If Google gives actual quotes and cites sources, well, I for one welcome our new AI overlords.

mtp said...

Every think piece makes the implicit assumption that this technology, which I cannot remember at all from 3 years ago, is in more or less it's final form.

"The Wright Brother so-called 'airplane' can fly about 150 ft, whereas a horse-drawn carriage can take you to Oregon. Which do we prefer?"

Our public intellectuals are buffoons.

tim in vermont said...

Chat's vision is a little foggy. It says that you are "widely respected for your insightful analysis," but also says that you are "conservative." IDK, maybe you are like Kevin Klein's character in that movie where he plays an instructor at a boarding school who doesn't know he's gay.

Fred Drinkwater said...

Worthwhile article. But I was amused by the author's comparison of the utility of ChatGPT for elementary arithmetic vs writing college economics essays. The basic problem is not the paraphrasing, but the fact that it's easy to tell if the arithmetic is wrong, and difficult to impossible to tell if the essay is wrong.

I also object to his apparent acceptance of paraphrase in general. There are many fields where exact quotes, or exact matching of text from one area to another, are not just nice, but absolutely essential. The engineering world, for example. Law, probably - paraphrase can easily alter or miss meaning.

Wikipedia editing is a well known current problem. Do we really want to trust what is essentially an automated version of that?

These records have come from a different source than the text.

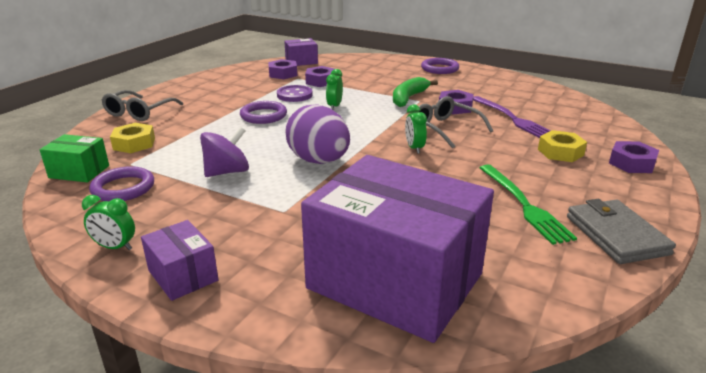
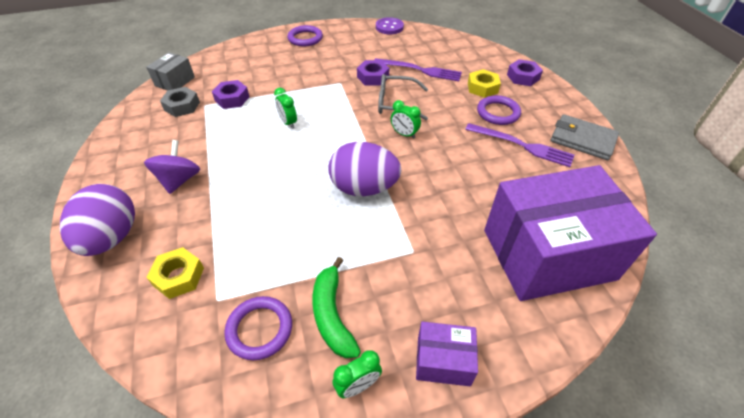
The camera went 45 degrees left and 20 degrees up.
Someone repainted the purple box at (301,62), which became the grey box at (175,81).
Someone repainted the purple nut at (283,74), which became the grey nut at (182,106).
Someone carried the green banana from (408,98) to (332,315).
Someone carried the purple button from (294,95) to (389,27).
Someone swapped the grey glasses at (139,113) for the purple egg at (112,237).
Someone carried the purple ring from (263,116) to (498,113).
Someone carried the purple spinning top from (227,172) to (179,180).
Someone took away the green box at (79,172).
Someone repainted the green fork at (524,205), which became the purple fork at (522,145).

Last: the anecdote about the copier changing numbers on the copies struck me as implausible, until I read the JBIG2 spec. What a terrible idea! People can get killed by that crap.

tim in vermont said...

I wonder if it is like the "multidimensional cube" I used to work with. You would hand it a very large dataset, and define a class of questions that users might ask, and it wold pre-calculate all of the possible answers to those pre-limited questions in a disk footprint far smaller, and faster to query than the dataset itself. Of course the rest of the data relationships were lost in the process, but in a practical sense, the almost instantaneous ability to query on questions you had deemed important far outweighed that loss. You could, if you were wanted, decorate the answers with pointers to the source data. Maybe that's what Google is doing and what ChatGPT does not?

Suppose you had a language processor that could store symbolic representations of meaning of everything that went into it, and then stored those "meanings" into a "multidimensional cube," and you were not constrained by computing resources, so you didn't have to limit the questions, your dataset would still be smaller than the whole internet, maybe not with "decorations" like my hypothetical design that Google is using... But you would have compression, still, even if you chose lossless, you still gain both space savings and access time.

Sorry, just thinking out loud, welcome to my nightmare.



Penguins loose said...

If you are not reading Ted Chiang’s fiction, you are missing some the best writing available. His story, Story of Your Life is one of the best science fiction stories ever written. Do yourself a favor and read it.

Norpois said...

The issue is not how the RESULT is PACKAGED -- it's whether the result you get is curated/censored according to whose algorithm for "accuracy" and "safety". The quotes can be manipulated/censored the same way the Chatbot response is. No difference either way.